(Items from a dataset)
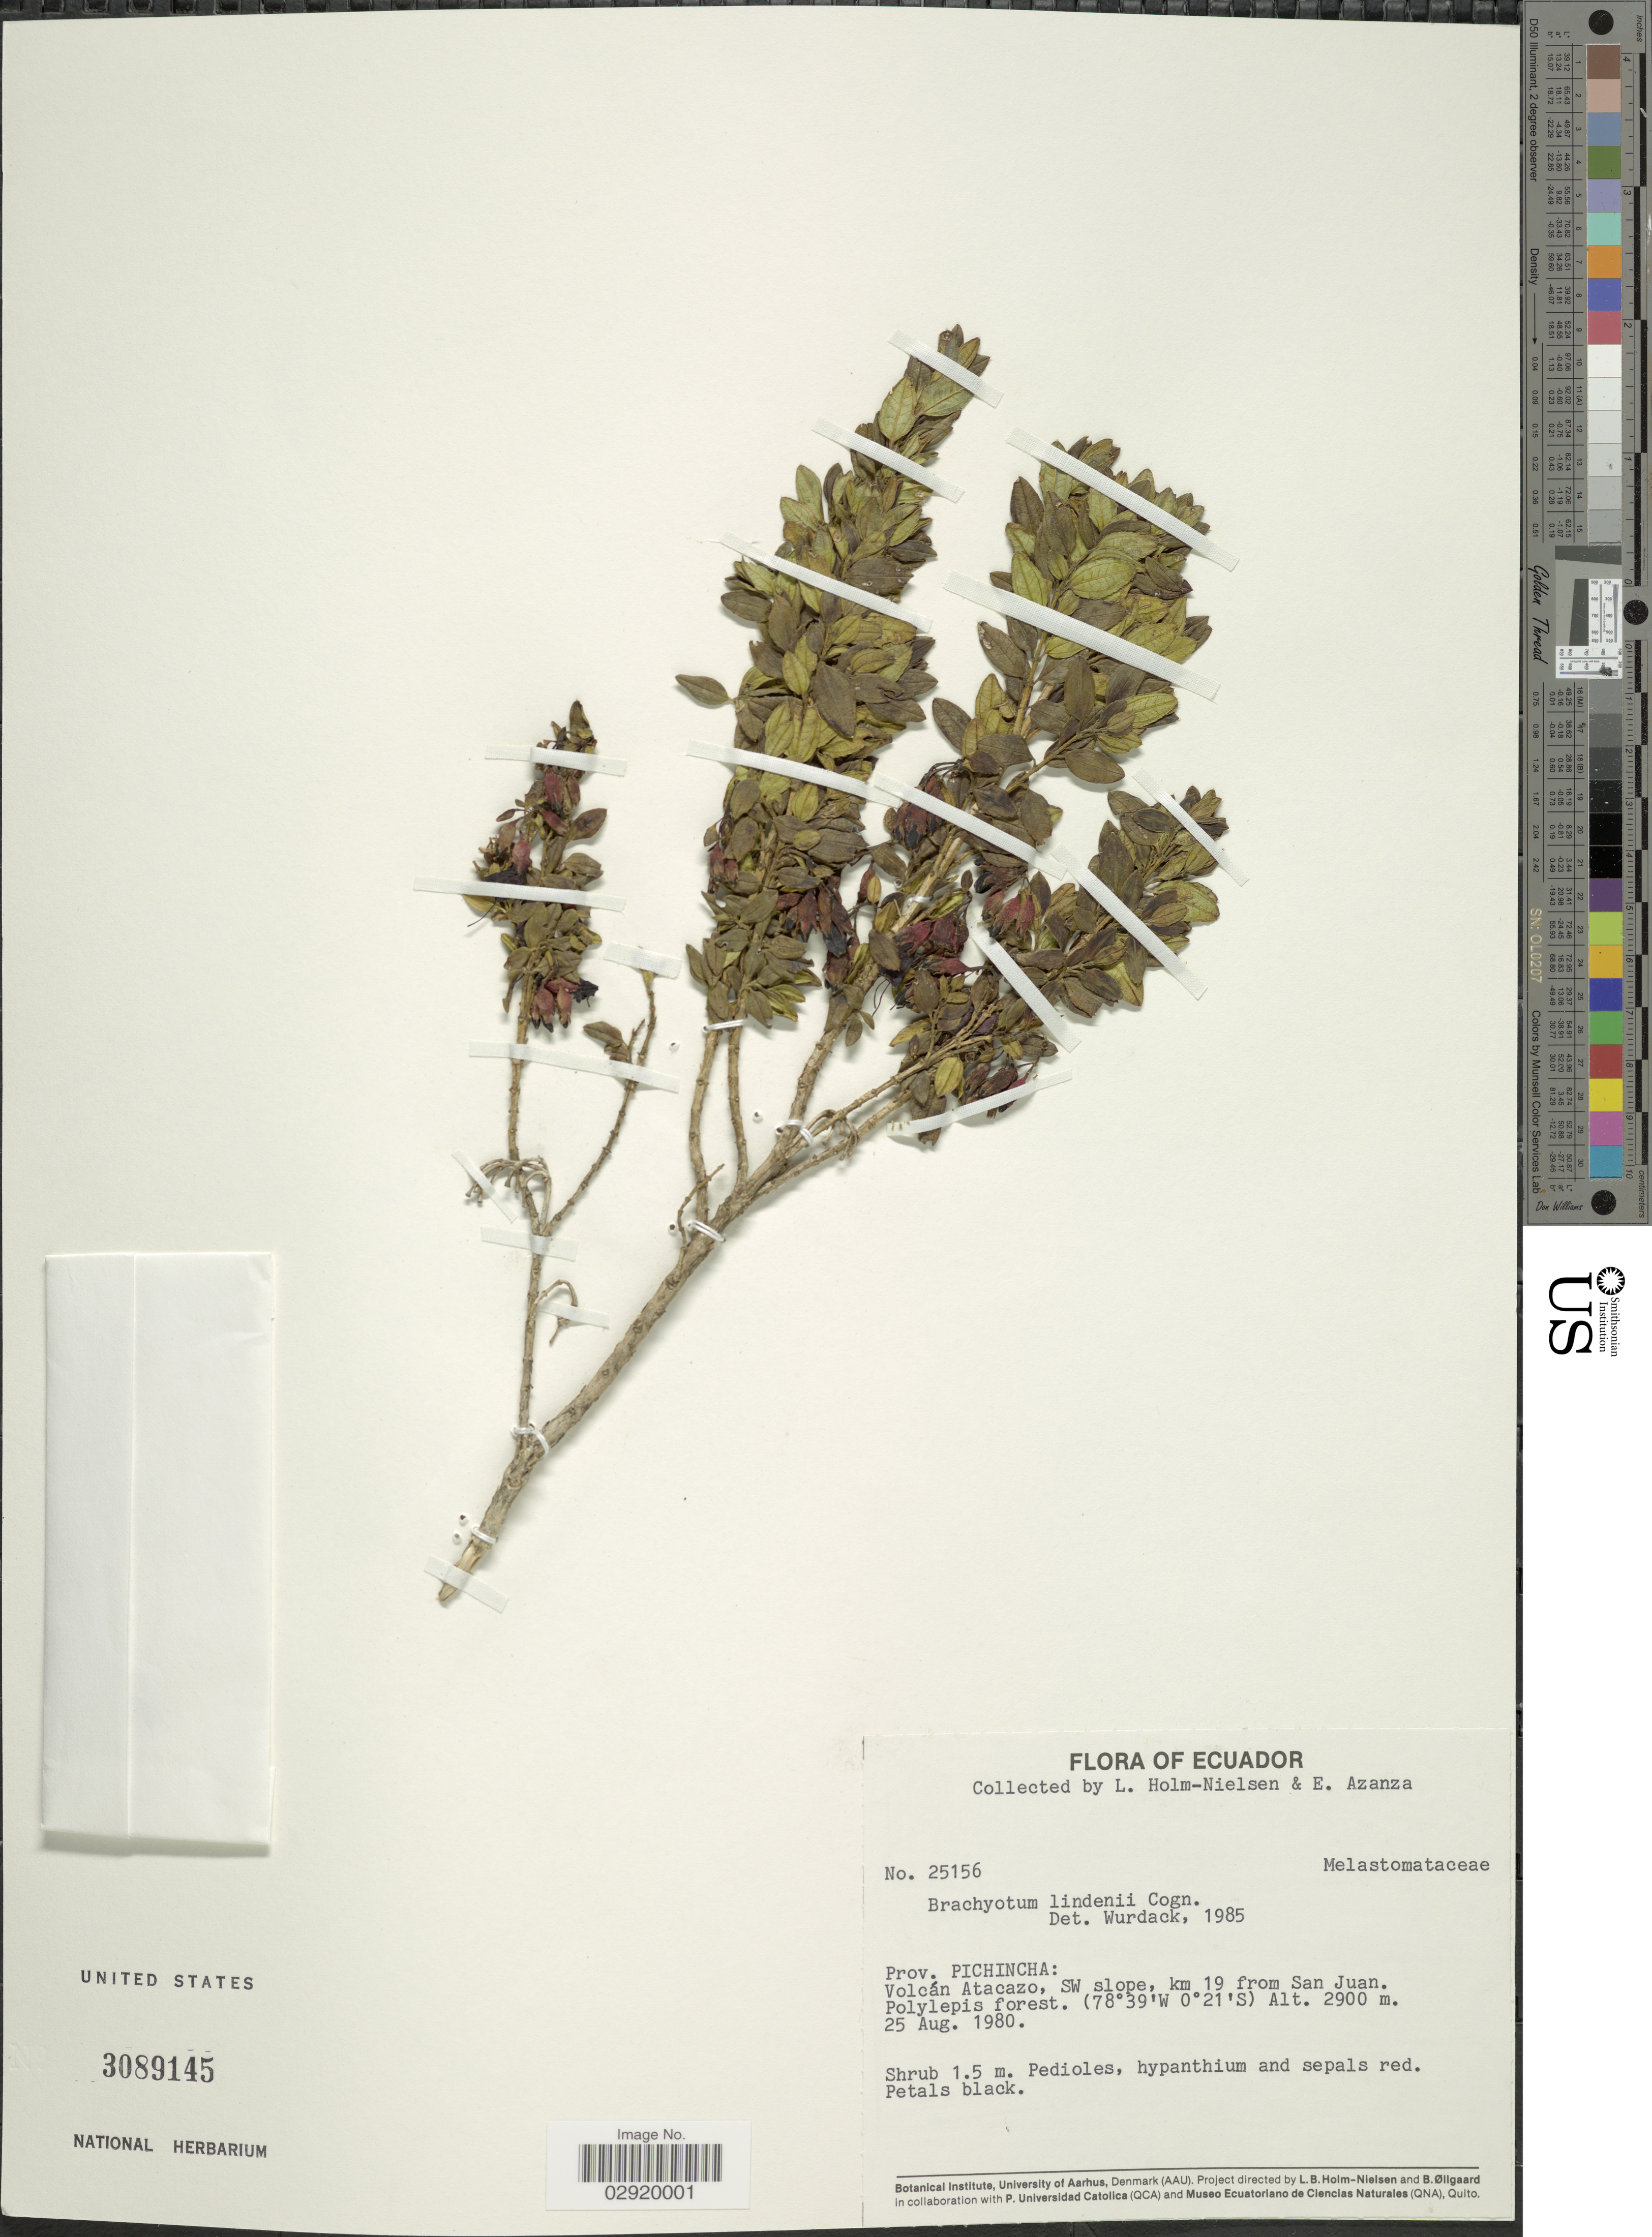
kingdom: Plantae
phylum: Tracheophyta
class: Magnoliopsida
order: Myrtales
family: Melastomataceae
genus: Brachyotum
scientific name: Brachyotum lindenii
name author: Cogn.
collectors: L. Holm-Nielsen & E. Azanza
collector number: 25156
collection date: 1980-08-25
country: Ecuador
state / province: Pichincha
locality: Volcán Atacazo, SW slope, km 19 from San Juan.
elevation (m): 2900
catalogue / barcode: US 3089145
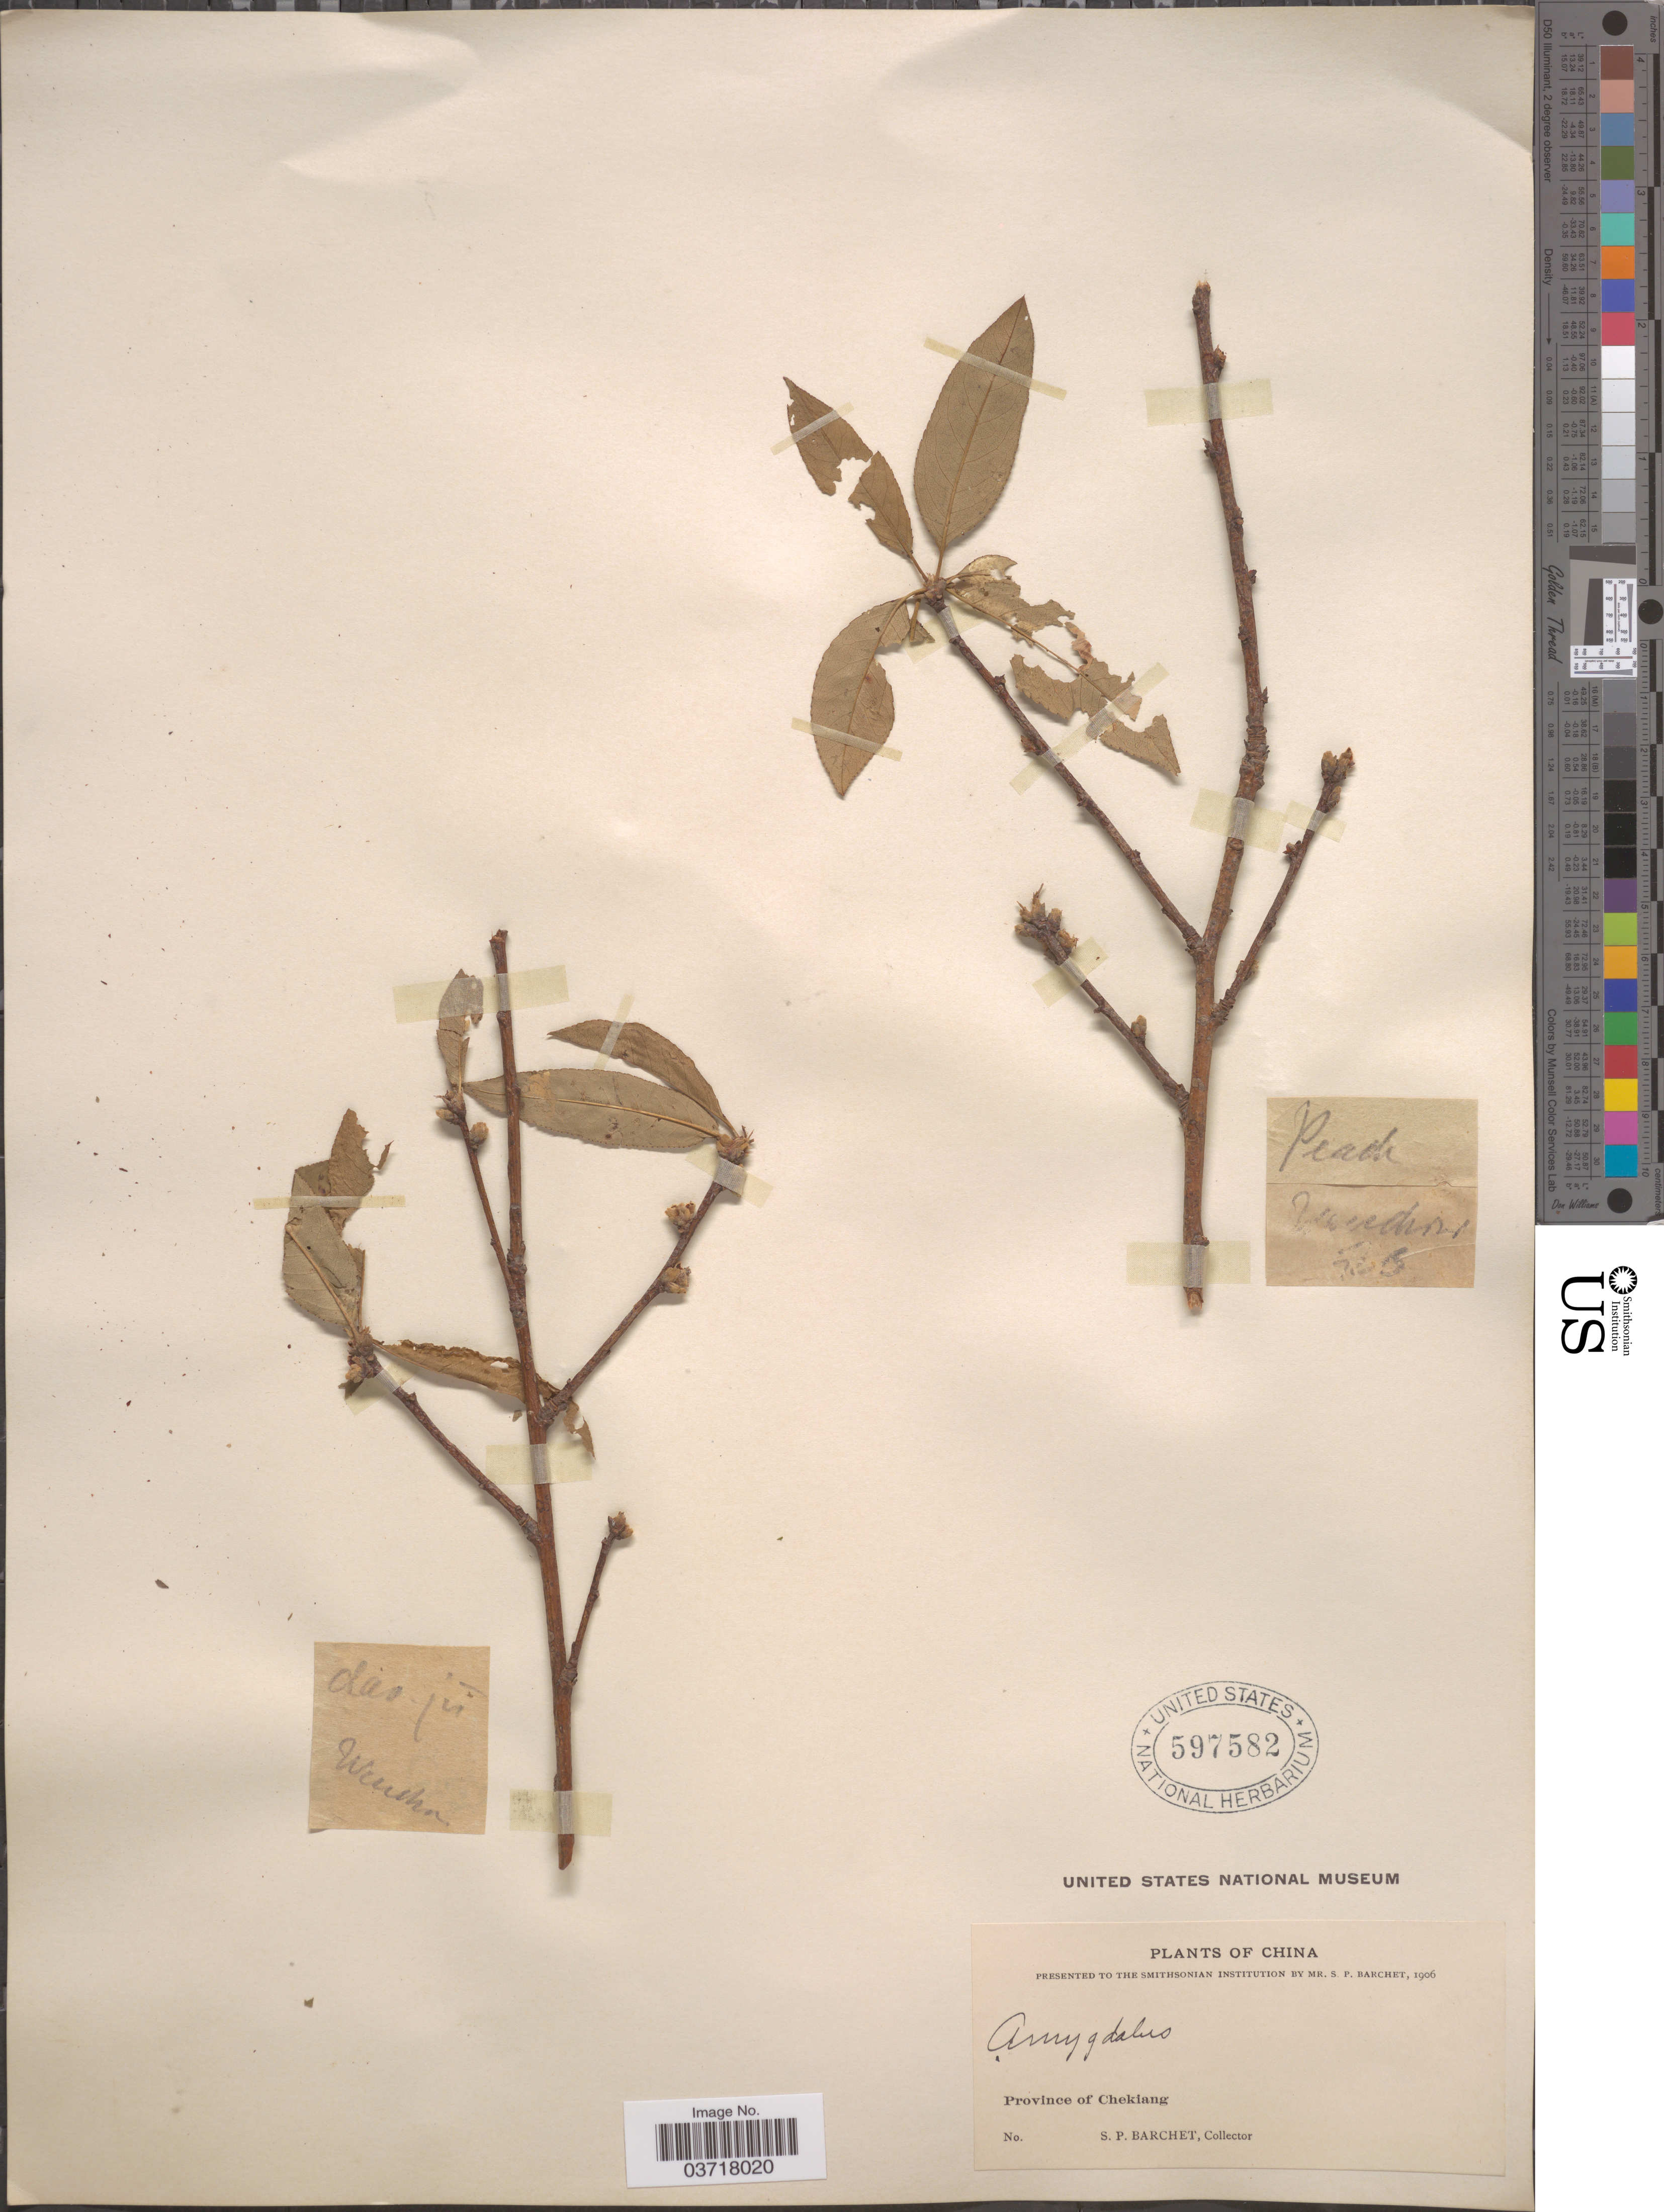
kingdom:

> [Requirements]:
Write out the records again, switching "catalogue" to "catalog" everywhere and changing nothing else. Leave the pictures out.

> [Answer to this problem]:
kingdom: Plantae
phylum: Tracheophyta
class: Magnoliopsida
order: Myrtales
family: Melastomataceae
genus: Brachyotum
scientific name: Brachyotum lindenii
name author: Cogn.
collectors: L. Holm-Nielsen & E. Azanza
collector number: 25156
collection date: 1980-08-25
country: Ecuador
state / province: Pichincha
locality: Volcán Atacazo, SW slope, km 19 from San Juan.
elevation (m): 2900
catalog / barcode: US 3089145
kingdom:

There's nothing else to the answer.